▸ **Work task**: Restate the following data in its entirety, word for word and without images.

__________

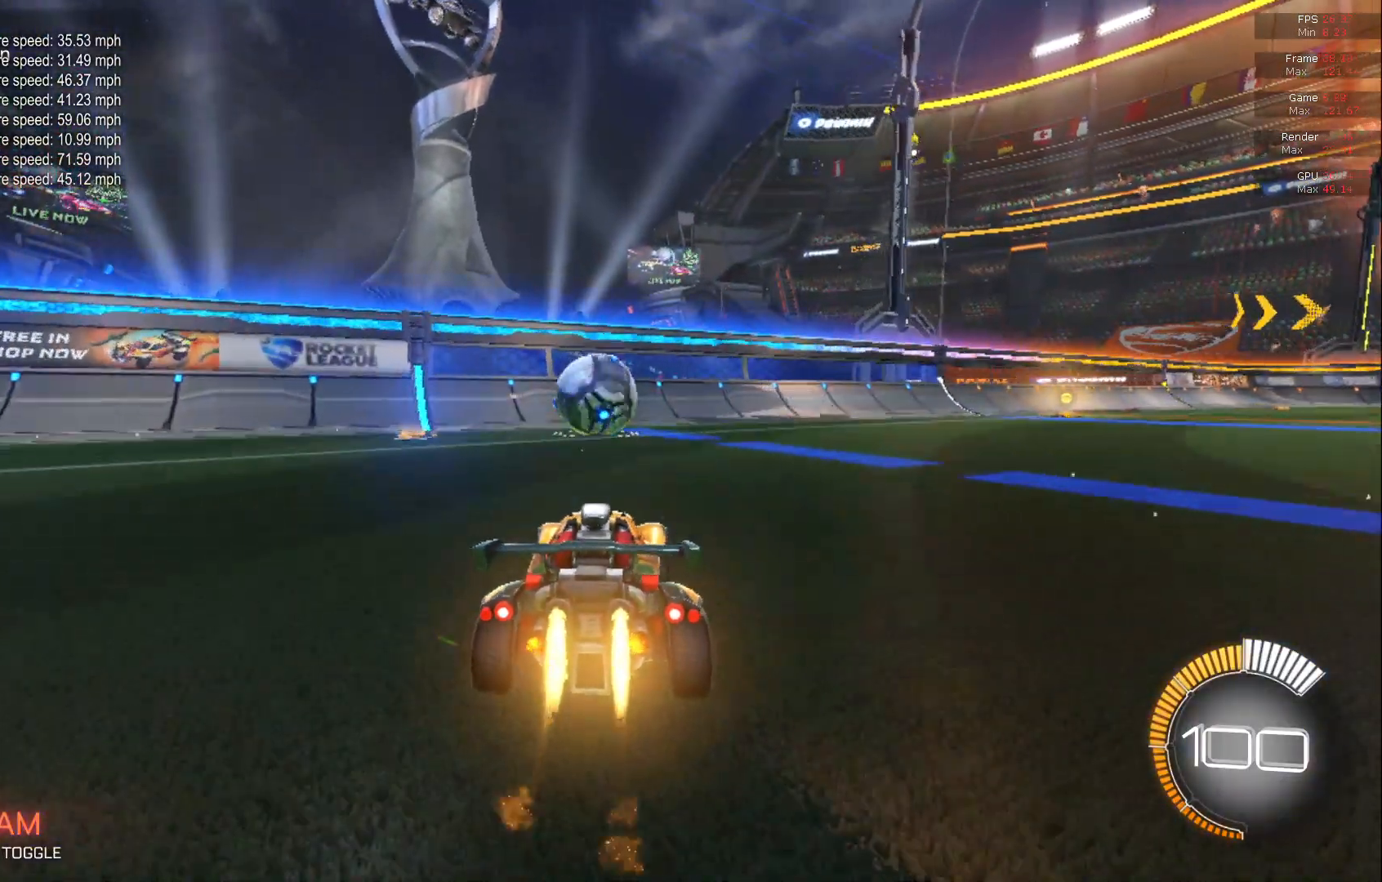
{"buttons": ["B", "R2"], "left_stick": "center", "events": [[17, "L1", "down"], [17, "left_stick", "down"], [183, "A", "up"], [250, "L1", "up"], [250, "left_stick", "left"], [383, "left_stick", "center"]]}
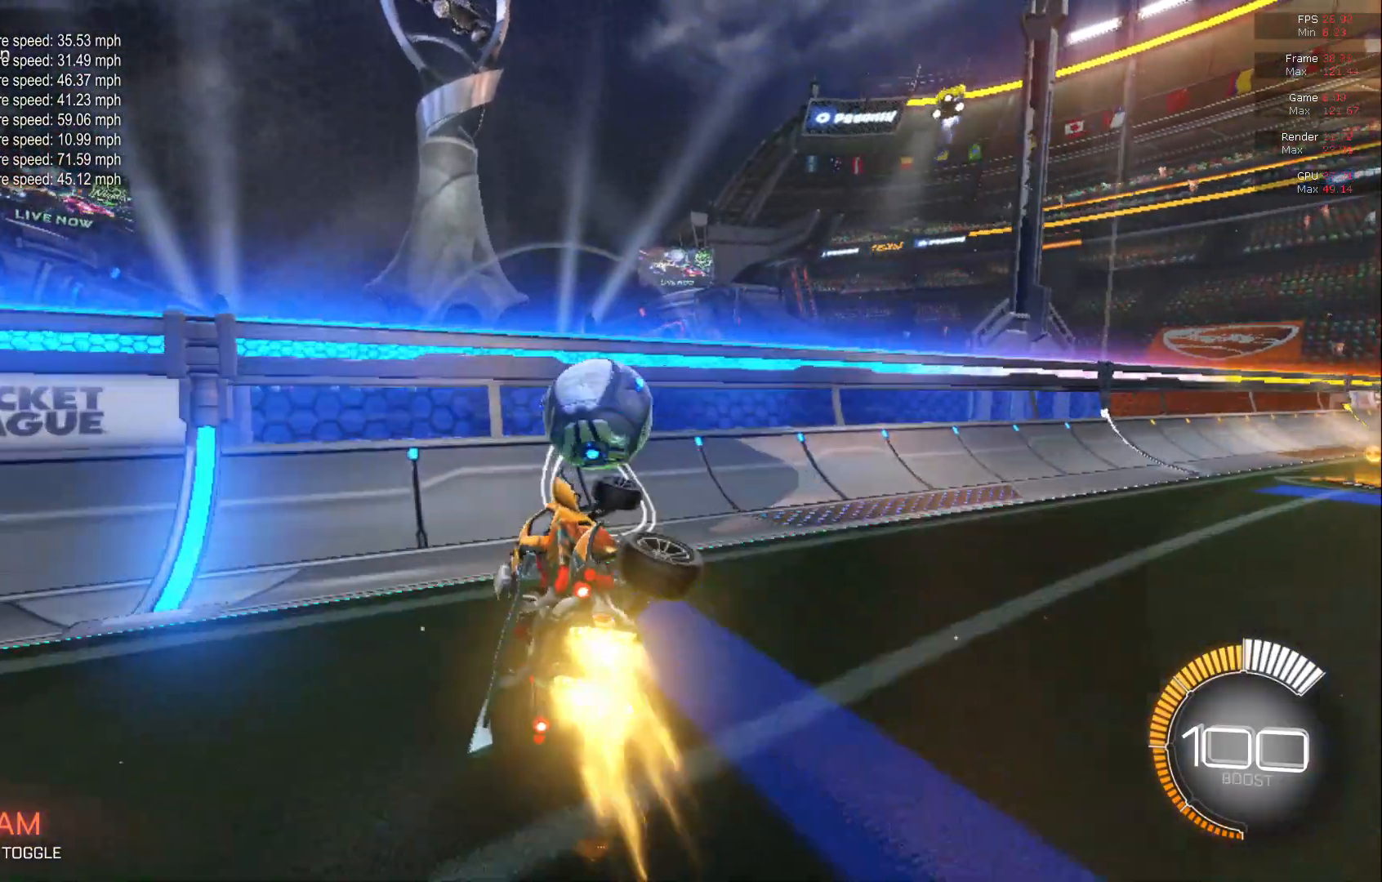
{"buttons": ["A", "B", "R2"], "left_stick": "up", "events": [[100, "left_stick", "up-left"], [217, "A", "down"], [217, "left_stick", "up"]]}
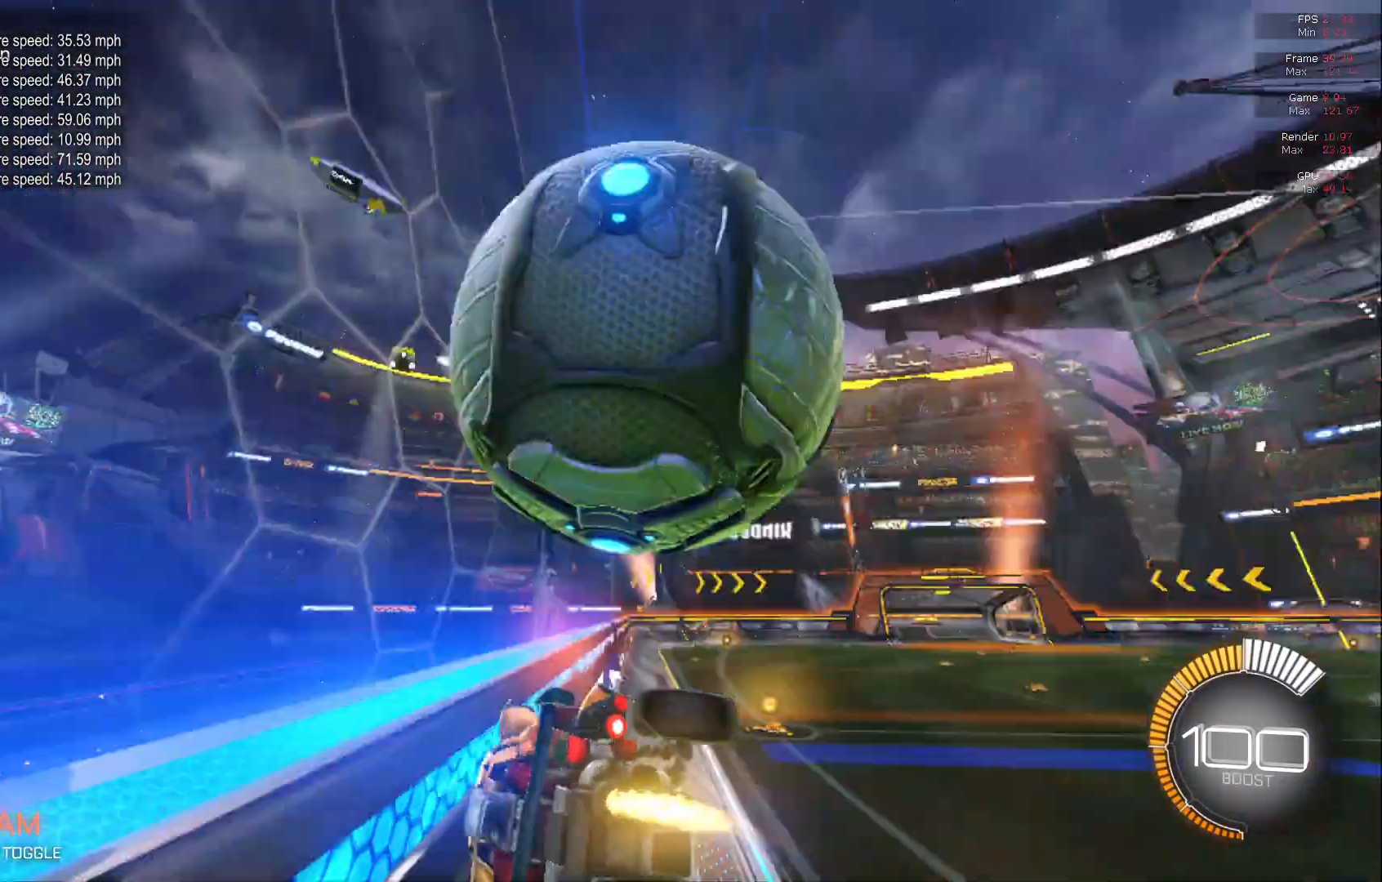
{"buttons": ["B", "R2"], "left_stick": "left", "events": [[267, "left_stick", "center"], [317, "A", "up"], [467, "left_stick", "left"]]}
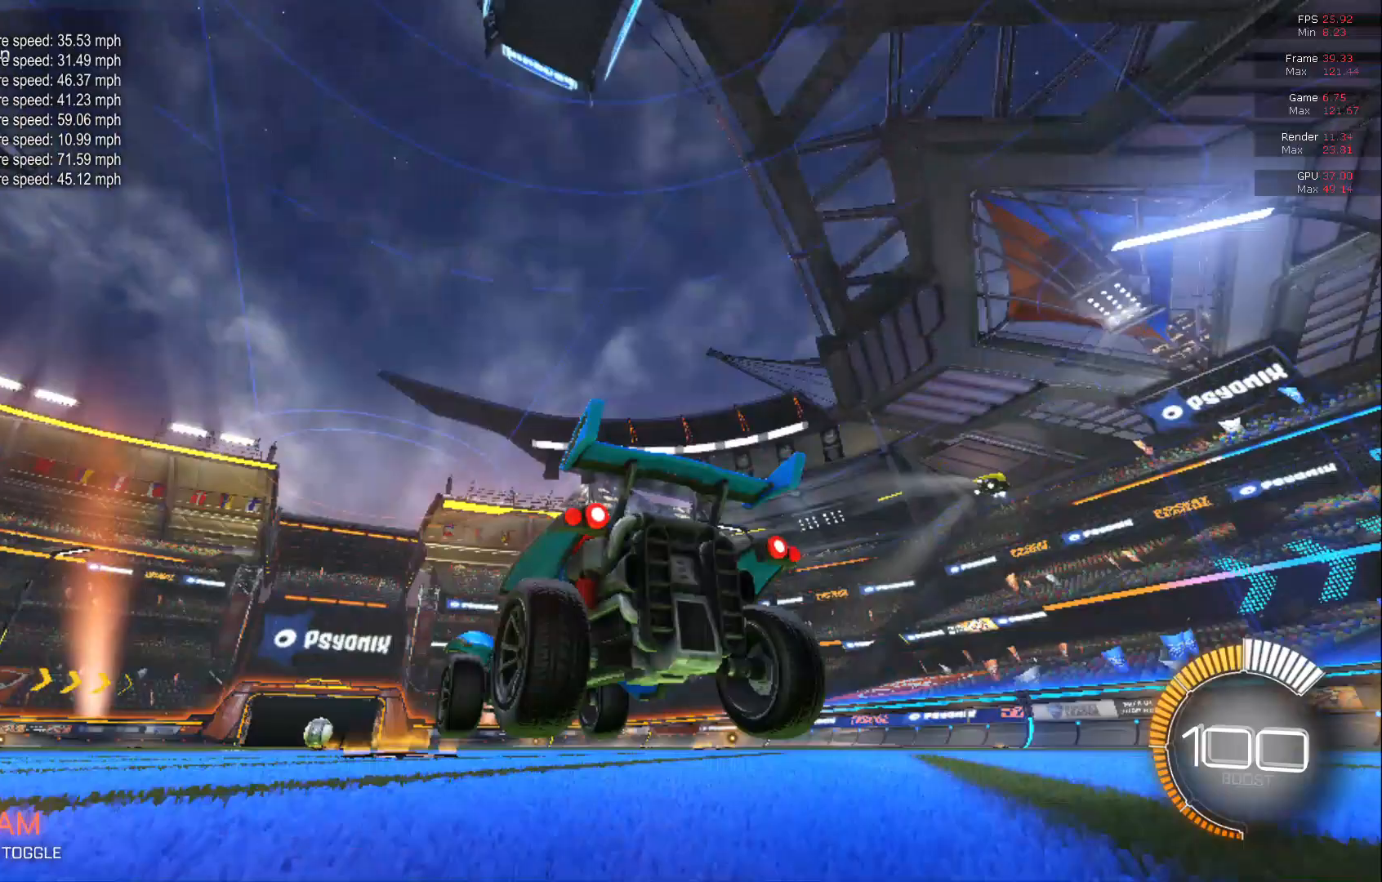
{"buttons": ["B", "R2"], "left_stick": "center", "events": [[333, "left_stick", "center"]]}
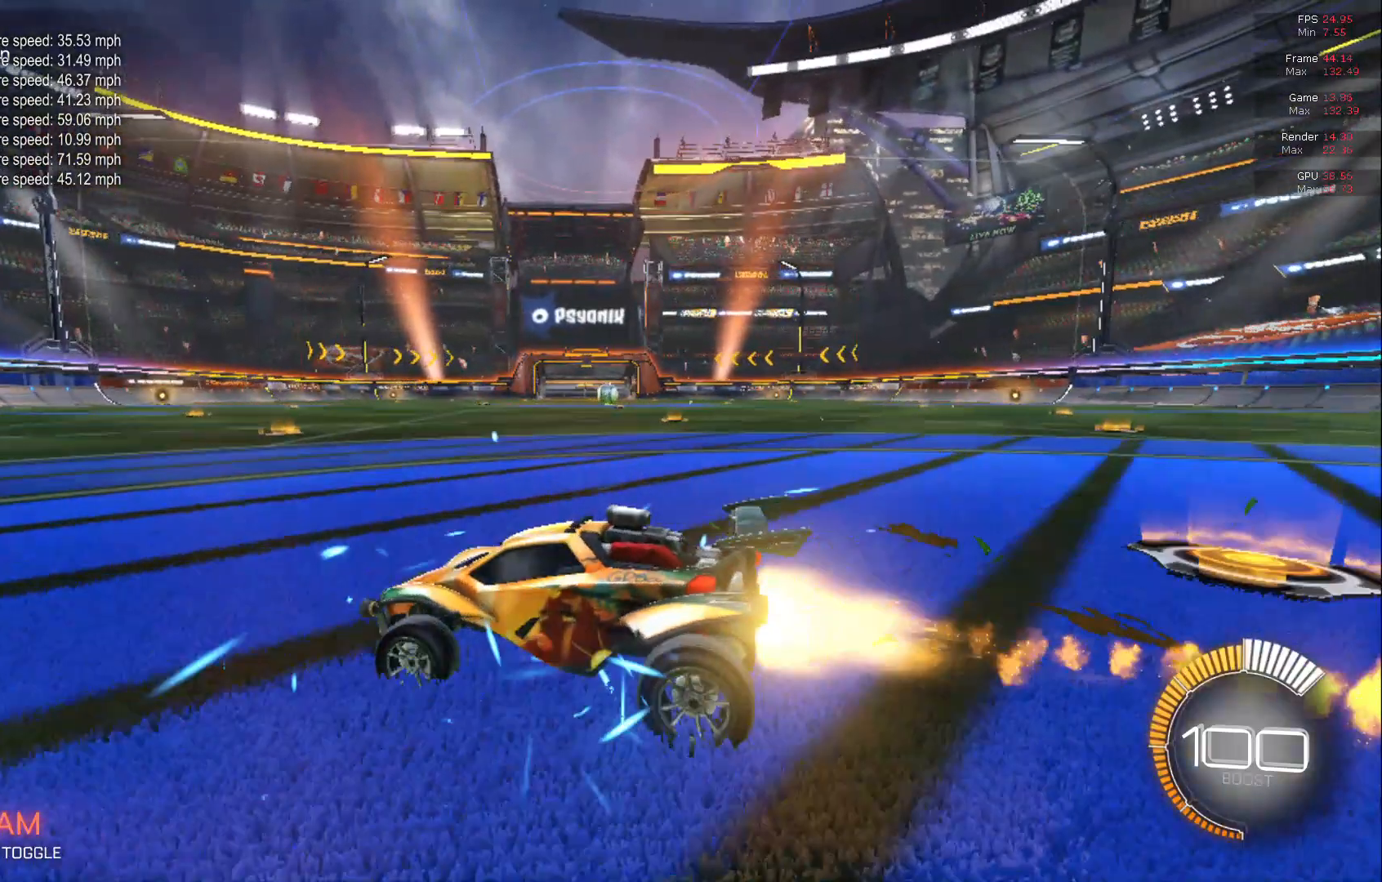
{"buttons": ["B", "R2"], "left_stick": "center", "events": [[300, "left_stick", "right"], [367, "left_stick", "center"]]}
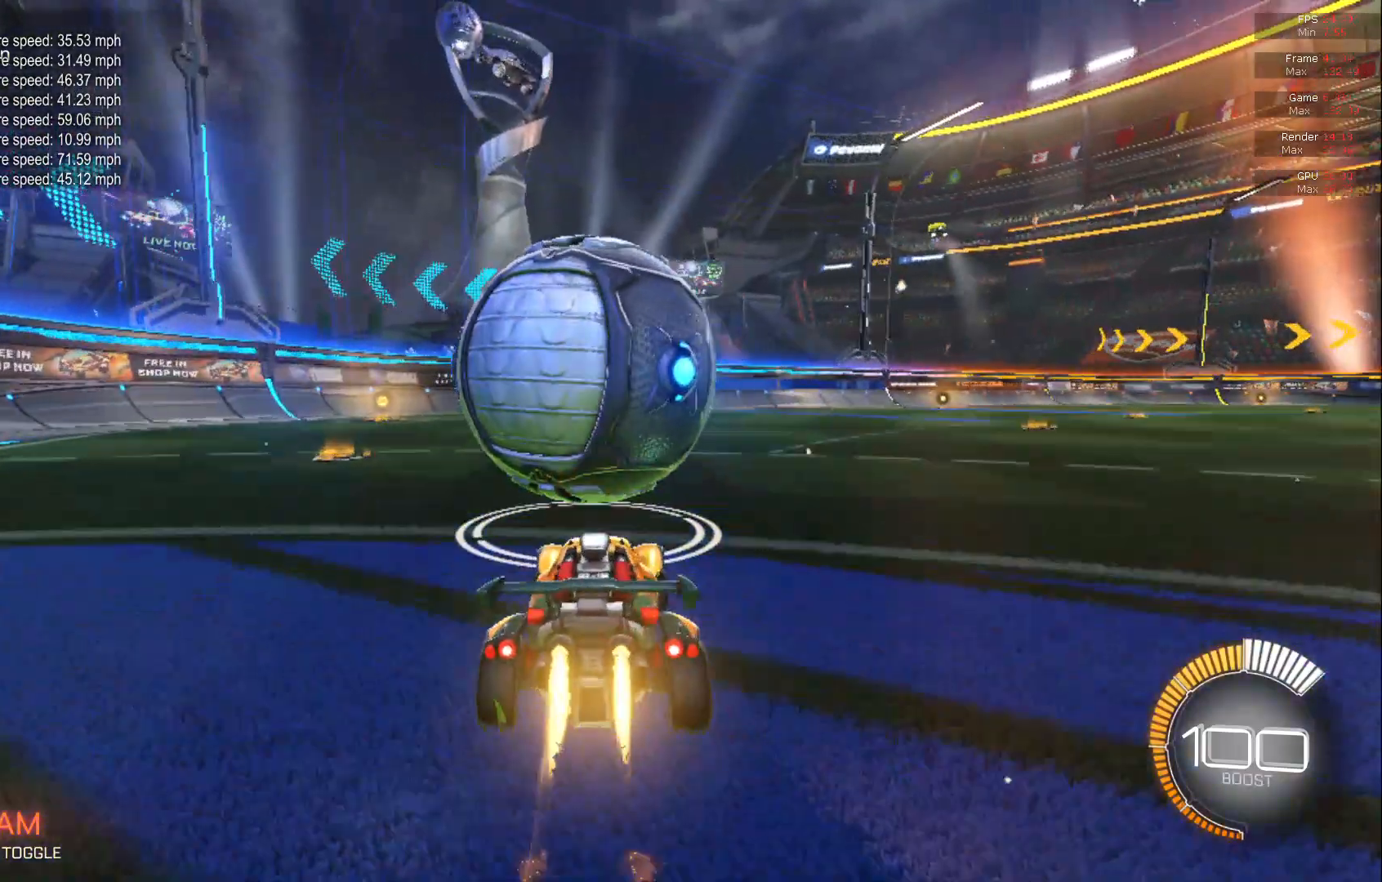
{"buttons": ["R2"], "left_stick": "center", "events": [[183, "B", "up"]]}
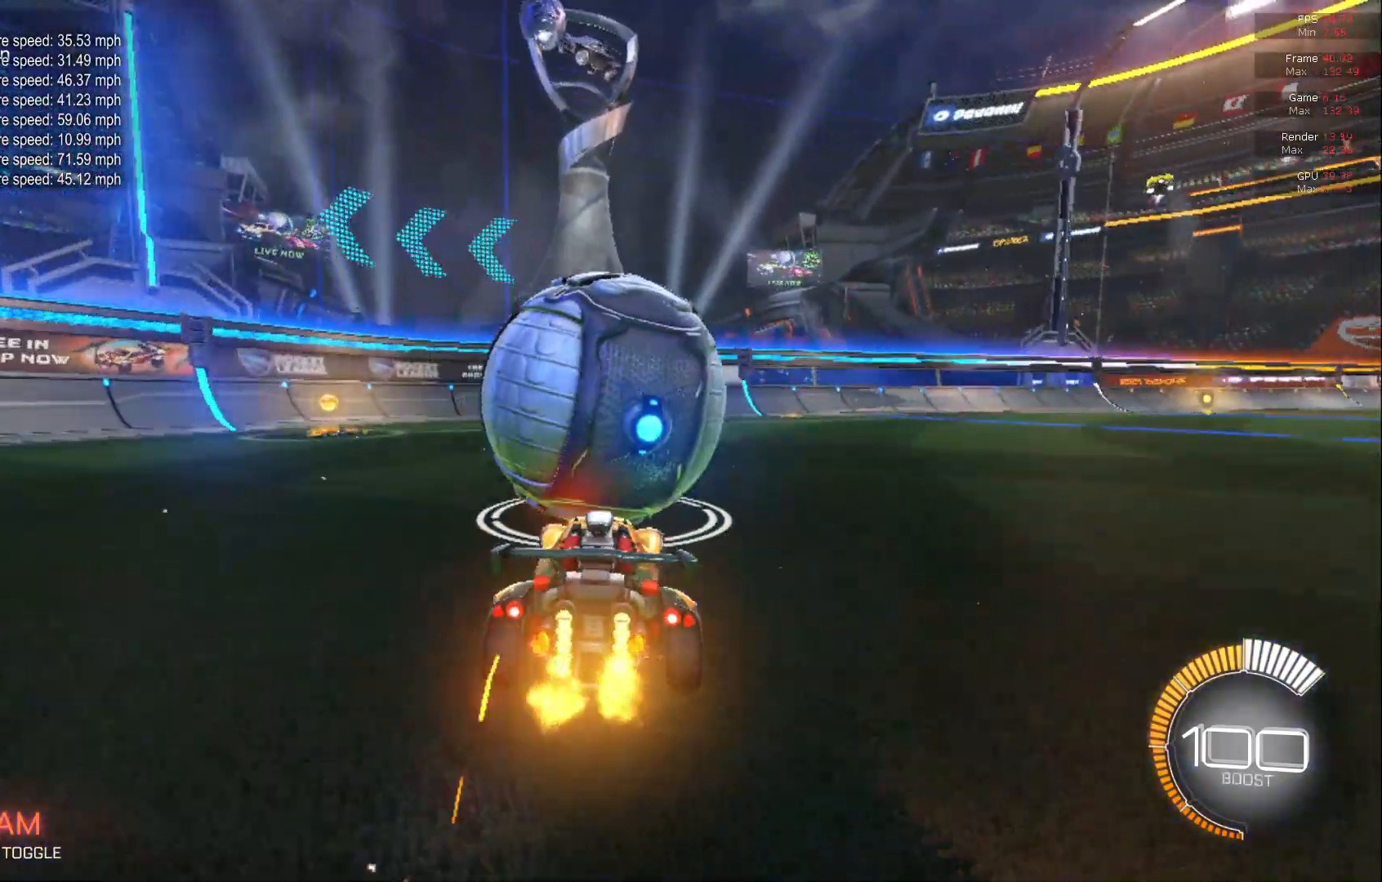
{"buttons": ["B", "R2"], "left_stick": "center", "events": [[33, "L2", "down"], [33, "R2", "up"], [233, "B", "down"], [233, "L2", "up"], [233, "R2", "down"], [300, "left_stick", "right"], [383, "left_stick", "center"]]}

__________

▸ **Answer space**:
{"buttons": ["B", "R2"], "left_stick": "center", "events": [[17, "L1", "down"], [17, "left_stick", "down"], [183, "A", "up"], [250, "L1", "up"], [250, "left_stick", "left"], [383, "left_stick", "center"]]}
{"buttons": ["A", "B", "R2"], "left_stick": "up", "events": [[100, "left_stick", "up-left"], [217, "A", "down"], [217, "left_stick", "up"]]}
{"buttons": ["B", "R2"], "left_stick": "left", "events": [[267, "left_stick", "center"], [317, "A", "up"], [467, "left_stick", "left"]]}
{"buttons": ["B", "R2"], "left_stick": "center", "events": [[333, "left_stick", "center"]]}
{"buttons": ["B", "R2"], "left_stick": "center", "events": [[300, "left_stick", "right"], [367, "left_stick", "center"]]}
{"buttons": ["R2"], "left_stick": "center", "events": [[183, "B", "up"]]}
{"buttons": ["B", "R2"], "left_stick": "center", "events": [[33, "L2", "down"], [33, "R2", "up"], [233, "B", "down"], [233, "L2", "up"], [233, "R2", "down"], [300, "left_stick", "right"], [383, "left_stick", "center"]]}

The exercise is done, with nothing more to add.